+++ STUDY TEXT +++

Hollywood & Wine Experience
LUDVIC:
The Marilyn Paintings
A treasured subject for the artist, LUDVIC has passionately painted and sketched portraits of Marilyn Monroe.
Wine Barrel
Artists-in-Residence
Artists will be in the lobby, each painting a wine barrel with their interpretation of the "Hollywood & Wine" theme.
LUDVIC: The Marilyn Paintings
Portraits of the Goddess
A treasured subject for the artist, LUDVIC has passionately and innovatively painted and sketched portraits of Marilyn Monroe since the 1980's. These revealing studies of the legendary goddess, suggest an innocence transformed to legendary status.
In this exhibit you will see the versatility of techniques employed by the artist to encapsulate his impressions of Marilyn. From monumental large-scale oil paintings to more intimate works on paper using watercolor and gouache, the artist encapsulates all that is Marilyn -- from her vulnerable innocence to her powerful prowess as movie legend.
Through these labors of a lifetime, LUDVIC expands the conventions of portraiture. As the artist says, he "paints people from the inside out," remaining unconcerned with a subject's superficial details. It is their soul and spirit that he is most interested in, using color and texture to arrive at the result. His paintings offer a reflection of the fragility of Marilyn's soul and the strength of her spirit. LUDVIC's work on the subject of Marilyn is unequaled, painting the same subject in widely divergent styles.
Ludvic's Marilyn paintings have been exhibited adjacent to the Kodak Theater for three Academy Awards, and were featured in the 2010 Marilyn Remembered exhibit at The Hollywood Museum, Hollywood, CA
Ludvic's paintings will also be on view at the 2012 Marilyn Remembered exhibit at The Hollywood Museum, Hollywood, CA in honor of the 50th Anniversary of Marilyn Monroe's death.
Wine Barrel Artists-in-Residence
A Collaboration with ASU Herberger Institute for Design and the Arts

This Summer's Wine Barrel Artist-in-Residence program is dedicated to celebrating the work of artists from ASU Herberger Institute for Design and the Arts. The program's goal is to present art and artists in a way that engages and enriches the public while revealing the creative process through an open studio and exhibit of their work each weekend. Each artist will be in the lobby painting a wine barrel with their interpretation of the "Hollywood & Wine" theme. The finished wine barrels will be on display all summer and auctioned off at the end of summer benefitting ASU Herberger Institute for Design and the Arts. The featured artists are:
Rossitza Todorova
Friday, May 25 – Sun, May 27
"How can I capture the way we experience manmade space, specifically while driving? Trying to answer this question, I consider dualities such as speed and stillness, the eternal and the temporary, use and abandonment.

+++ DATA SUPPLIED +++

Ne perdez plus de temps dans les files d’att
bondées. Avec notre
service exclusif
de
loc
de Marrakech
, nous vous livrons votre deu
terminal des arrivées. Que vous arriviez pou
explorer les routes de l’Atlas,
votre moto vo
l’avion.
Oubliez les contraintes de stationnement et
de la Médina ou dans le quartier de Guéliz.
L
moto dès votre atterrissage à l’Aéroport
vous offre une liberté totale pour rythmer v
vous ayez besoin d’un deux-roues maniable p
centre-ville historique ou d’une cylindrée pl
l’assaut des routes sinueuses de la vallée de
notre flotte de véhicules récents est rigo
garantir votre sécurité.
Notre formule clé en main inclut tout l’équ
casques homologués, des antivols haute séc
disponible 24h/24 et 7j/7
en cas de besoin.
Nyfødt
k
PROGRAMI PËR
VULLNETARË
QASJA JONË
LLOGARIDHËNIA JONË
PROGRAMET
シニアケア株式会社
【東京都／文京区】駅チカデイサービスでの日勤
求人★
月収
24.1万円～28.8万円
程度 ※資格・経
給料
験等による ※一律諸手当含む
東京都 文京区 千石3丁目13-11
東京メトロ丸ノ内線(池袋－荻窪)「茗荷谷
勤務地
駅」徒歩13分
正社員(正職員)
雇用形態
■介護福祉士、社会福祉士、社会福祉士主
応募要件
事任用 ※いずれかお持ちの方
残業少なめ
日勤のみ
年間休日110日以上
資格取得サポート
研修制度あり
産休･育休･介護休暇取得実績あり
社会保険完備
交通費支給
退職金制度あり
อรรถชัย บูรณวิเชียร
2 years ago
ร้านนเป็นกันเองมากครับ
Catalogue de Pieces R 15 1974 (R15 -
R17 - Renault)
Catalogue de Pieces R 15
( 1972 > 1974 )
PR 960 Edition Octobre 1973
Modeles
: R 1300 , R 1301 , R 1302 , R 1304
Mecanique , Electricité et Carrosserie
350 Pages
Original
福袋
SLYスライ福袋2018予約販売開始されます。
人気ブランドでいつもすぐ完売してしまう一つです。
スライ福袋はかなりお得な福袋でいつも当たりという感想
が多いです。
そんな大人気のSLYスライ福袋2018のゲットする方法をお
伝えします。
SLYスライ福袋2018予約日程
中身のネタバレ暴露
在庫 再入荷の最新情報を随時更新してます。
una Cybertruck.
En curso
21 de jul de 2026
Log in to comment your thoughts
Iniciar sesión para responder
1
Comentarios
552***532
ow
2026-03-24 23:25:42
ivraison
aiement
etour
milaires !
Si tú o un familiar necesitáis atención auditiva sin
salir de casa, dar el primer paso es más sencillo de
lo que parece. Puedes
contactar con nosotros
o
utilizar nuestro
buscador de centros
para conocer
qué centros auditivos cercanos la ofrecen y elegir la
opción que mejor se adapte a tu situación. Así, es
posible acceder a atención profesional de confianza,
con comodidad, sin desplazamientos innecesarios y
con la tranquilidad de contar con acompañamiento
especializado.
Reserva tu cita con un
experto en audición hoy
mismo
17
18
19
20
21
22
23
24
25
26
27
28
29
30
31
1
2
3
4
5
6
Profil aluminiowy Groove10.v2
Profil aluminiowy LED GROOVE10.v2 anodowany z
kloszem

+++
+++ DATA SUPPLIED +++

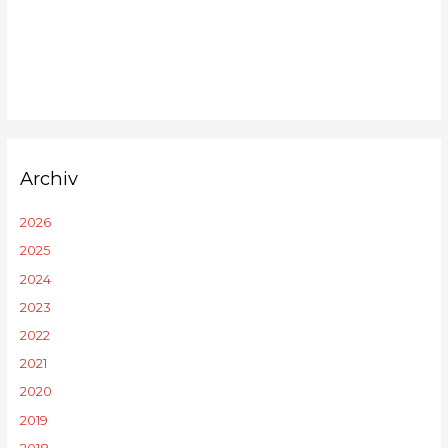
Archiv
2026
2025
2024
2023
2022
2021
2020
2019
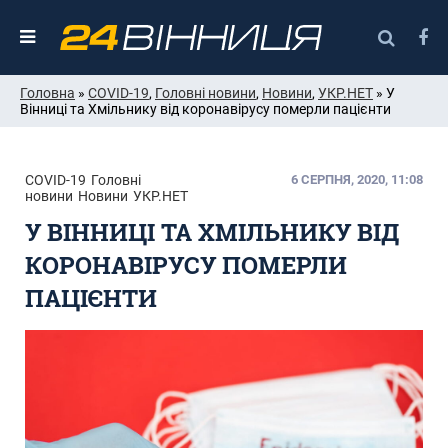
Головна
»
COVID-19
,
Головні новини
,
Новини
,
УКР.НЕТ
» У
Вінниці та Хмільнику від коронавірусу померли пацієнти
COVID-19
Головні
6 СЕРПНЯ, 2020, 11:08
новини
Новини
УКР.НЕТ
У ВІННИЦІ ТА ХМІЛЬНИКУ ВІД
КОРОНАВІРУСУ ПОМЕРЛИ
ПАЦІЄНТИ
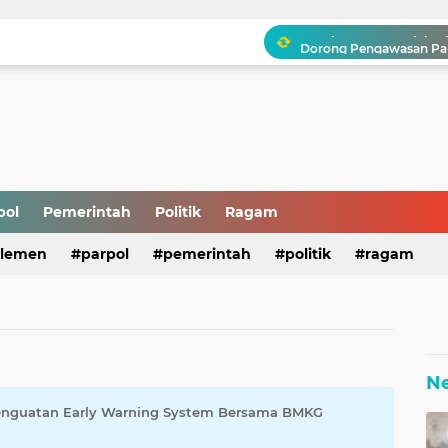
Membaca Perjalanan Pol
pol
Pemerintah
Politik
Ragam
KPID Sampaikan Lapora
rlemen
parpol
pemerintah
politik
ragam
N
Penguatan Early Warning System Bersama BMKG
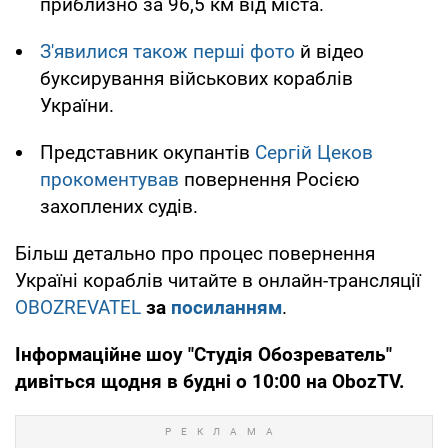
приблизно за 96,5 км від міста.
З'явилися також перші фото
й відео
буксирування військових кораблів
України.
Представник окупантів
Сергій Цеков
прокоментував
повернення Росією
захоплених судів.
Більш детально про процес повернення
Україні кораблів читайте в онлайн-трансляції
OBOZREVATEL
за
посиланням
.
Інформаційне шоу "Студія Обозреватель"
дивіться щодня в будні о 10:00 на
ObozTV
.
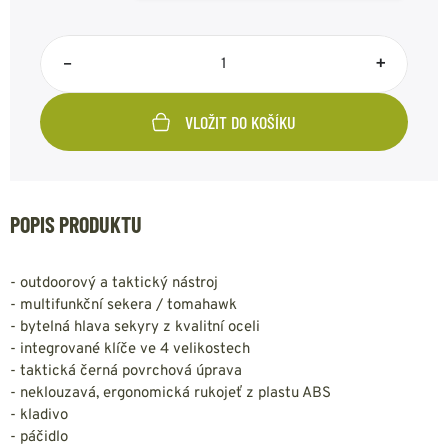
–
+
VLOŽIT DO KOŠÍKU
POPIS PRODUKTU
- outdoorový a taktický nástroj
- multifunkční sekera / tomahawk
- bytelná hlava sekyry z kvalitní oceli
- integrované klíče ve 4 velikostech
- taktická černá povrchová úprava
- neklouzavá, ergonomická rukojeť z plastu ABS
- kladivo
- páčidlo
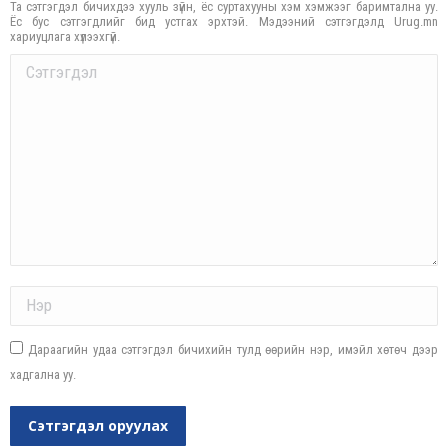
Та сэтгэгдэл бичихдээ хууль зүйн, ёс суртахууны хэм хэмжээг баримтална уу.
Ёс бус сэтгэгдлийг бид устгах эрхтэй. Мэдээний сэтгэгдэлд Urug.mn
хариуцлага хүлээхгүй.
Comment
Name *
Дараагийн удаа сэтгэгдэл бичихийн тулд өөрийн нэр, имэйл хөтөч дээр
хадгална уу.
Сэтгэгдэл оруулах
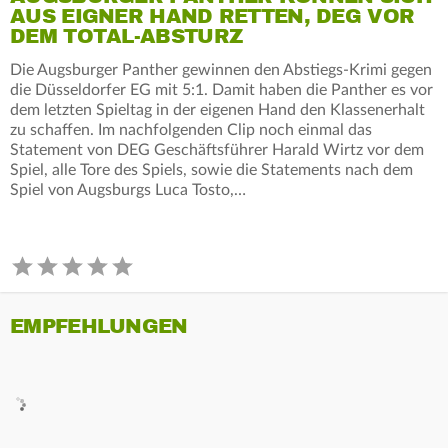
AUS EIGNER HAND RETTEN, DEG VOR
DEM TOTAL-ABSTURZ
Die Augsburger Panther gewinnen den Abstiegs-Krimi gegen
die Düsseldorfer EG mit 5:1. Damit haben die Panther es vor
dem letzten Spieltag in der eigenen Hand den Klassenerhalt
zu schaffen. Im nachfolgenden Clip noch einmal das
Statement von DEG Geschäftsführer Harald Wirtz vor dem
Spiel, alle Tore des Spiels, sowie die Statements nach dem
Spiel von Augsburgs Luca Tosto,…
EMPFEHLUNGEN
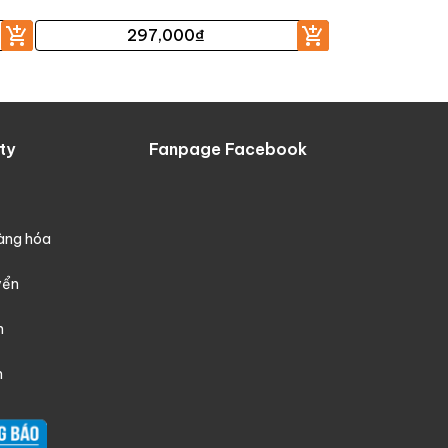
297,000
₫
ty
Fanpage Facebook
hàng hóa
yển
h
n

+++

**ABOUT THIS EXERCISE**
Decide whether each statement below agrees with the Hollywood & Wine page, answering yes or no and quoting the words of the page that settle it. (a) LUDVIC has been painting and sketching Marilyn Monroe since the 1980's. (b) The painted wine barrels will go back to the artists at the end of summer. (c) LUDVIC's Marilyn paintings appeared in the 2010 Marilyn Remembered exhibit at The Hollywood Museum. The records have no connection to the text about the exhibit.

**OUTPUT BELOW**
(a) Yes: "painted and sketched portraits of Marilyn Monroe since the 1980's."
(b) No: "The finished wine barrels will be on display all summer and auctioned off at the end of summer benefitting ASU Herberger Institute for Design and the Arts."
(c) Yes: "were featured in the 2010 Marilyn Remembered exhibit at The Hollywood Museum, Hollywood, CA"